[Rows from a dataset]
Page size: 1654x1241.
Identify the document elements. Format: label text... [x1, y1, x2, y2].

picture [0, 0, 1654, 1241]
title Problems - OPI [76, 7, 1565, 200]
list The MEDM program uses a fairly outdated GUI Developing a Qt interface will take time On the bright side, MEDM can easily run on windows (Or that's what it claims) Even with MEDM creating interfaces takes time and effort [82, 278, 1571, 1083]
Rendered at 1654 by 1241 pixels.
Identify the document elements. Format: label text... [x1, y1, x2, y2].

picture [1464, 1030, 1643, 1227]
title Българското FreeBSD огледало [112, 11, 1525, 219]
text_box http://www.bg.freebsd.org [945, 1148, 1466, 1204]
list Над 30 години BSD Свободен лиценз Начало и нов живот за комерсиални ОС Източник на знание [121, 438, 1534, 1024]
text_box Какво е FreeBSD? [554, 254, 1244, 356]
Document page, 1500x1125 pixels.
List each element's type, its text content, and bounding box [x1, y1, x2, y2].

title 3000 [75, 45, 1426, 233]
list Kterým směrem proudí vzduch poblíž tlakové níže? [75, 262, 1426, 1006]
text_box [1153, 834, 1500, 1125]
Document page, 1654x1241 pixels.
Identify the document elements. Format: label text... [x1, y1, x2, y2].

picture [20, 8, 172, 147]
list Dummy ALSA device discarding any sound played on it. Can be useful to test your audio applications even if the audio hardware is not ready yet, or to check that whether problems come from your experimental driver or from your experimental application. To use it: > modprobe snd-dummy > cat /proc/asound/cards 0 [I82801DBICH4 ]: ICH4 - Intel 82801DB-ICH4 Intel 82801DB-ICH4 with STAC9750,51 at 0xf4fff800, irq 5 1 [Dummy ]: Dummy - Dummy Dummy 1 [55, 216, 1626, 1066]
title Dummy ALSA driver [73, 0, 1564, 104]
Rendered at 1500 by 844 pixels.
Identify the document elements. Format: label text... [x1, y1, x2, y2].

SHORT TASK >>
Could you turn every line of the records above into a numbered list, with the blank lines left out?

IN RESPONSE >>
1. Page size: 1654x1241.
2. Identify the document elements. Format: label text... [x1, y1, x2, y2].
3. picture [0, 0, 1654, 1241]
4. title Problems - OPI [76, 7, 1565, 200]
5. list The MEDM program uses a fairly outdated GUI Developing a Qt interface will take time On the bright side, MEDM can easily run on windows (Or that's what it claims) Even with MEDM creating interfaces takes time and effort [82, 278, 1571, 1083]
6. Rendered at 1654 by 1241 pixels.
7. Identify the document elements. Format: label text... [x1, y1, x2, y2].
8. picture [1464, 1030, 1643, 1227]
9. title Българското FreeBSD огледало [112, 11, 1525, 219]
10. text_box http://www.bg.freebsd.org [945, 1148, 1466, 1204]
11. list Над 30 години BSD Свободен лиценз Начало и нов живот за комерсиални ОС Източник на знание [121, 438, 1534, 1024]
12. text_box Какво е FreeBSD? [554, 254, 1244, 356]
13. Document page, 1500x1125 pixels.
14. List each element's type, its text content, and bounding box [x1, y1, x2, y2].
15. title 3000 [75, 45, 1426, 233]
16. list Kterým směrem proudí vzduch poblíž tlakové níže? [75, 262, 1426, 1006]
17. text_box [1153, 834, 1500, 1125]
18. Document page, 1654x1241 pixels.
19. Identify the document elements. Format: label text... [x1, y1, x2, y2].
20. picture [20, 8, 172, 147]
21. list Dummy ALSA device discarding any sound played on it. Can be useful to test your audio applications even if the audio hardware is not ready yet, or to check that whether problems come from your experimental driver or from your experimental application. To use it: > modprobe snd-dummy > cat /proc/asound/cards 0 [I82801DBICH4 ]: ICH4 - Intel 82801DB-ICH4 Intel 82801DB-ICH4 with STAC9750,51 at 0xf4fff800, irq 5 1 [Dummy ]: Dummy - Dummy Dummy 1 [55, 216, 1626, 1066]
22. title Dummy ALSA driver [73, 0, 1564, 104]
23. Rendered at 1500 by 844 pixels.
24. Identify the document elements. Format: label text... [x1, y1, x2, y2].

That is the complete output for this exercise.